• [What is asked]
Filter the items below and copy each line that includes the string "azim".

• [Records supplied]
◆ ◆ ◆
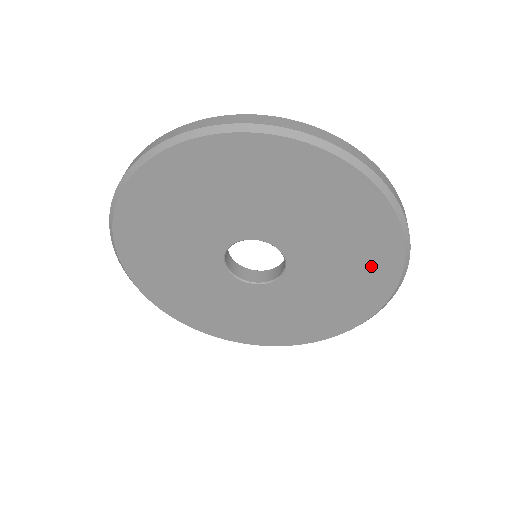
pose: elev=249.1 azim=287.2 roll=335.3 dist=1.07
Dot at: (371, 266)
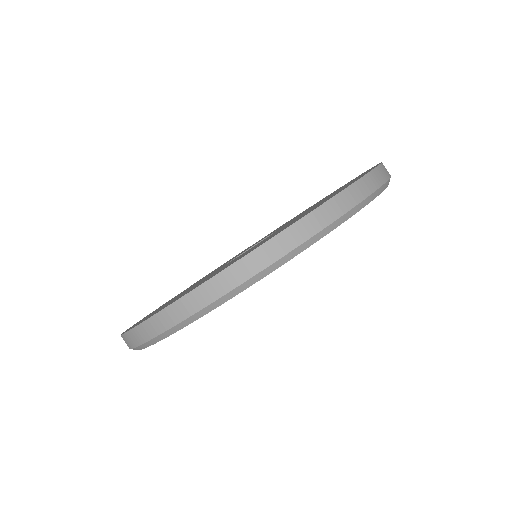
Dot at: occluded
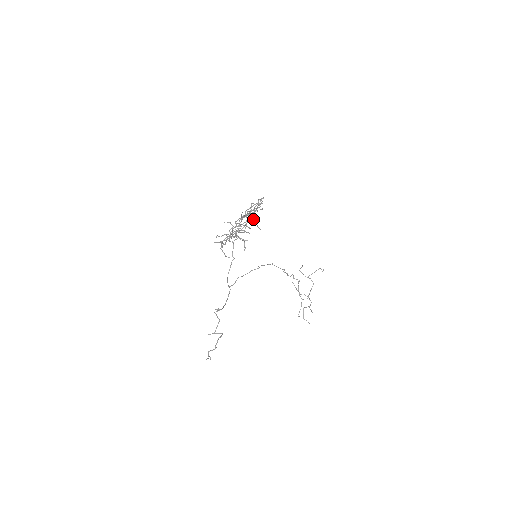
◆ ◆ ◆
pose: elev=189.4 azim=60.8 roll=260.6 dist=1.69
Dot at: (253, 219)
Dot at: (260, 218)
◆ ◆ ◆
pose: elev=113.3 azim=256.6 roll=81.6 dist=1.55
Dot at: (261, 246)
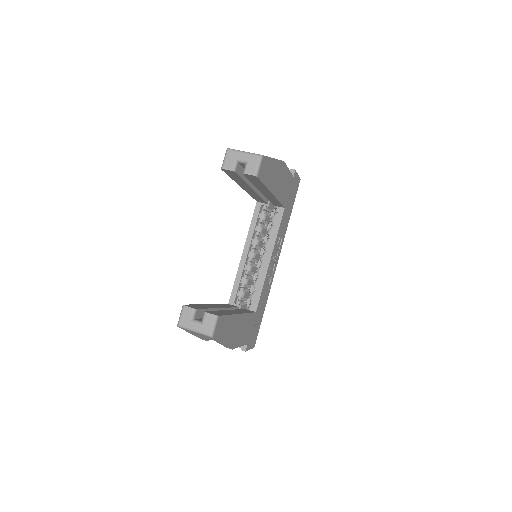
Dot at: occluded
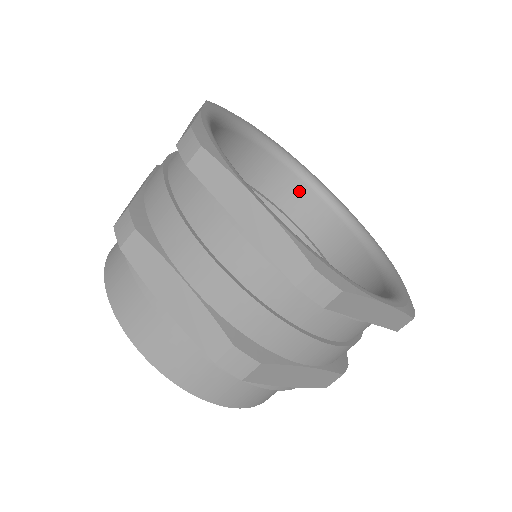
◆ ◆ ◆
• [Task result]
pose: elev=249.1 azim=287.2 roll=335.3 dist=1.07
pose: elev=189.4 azim=60.8 roll=260.6 dist=1.69
pose: elev=113.3 azim=256.6 roll=81.6 dist=1.55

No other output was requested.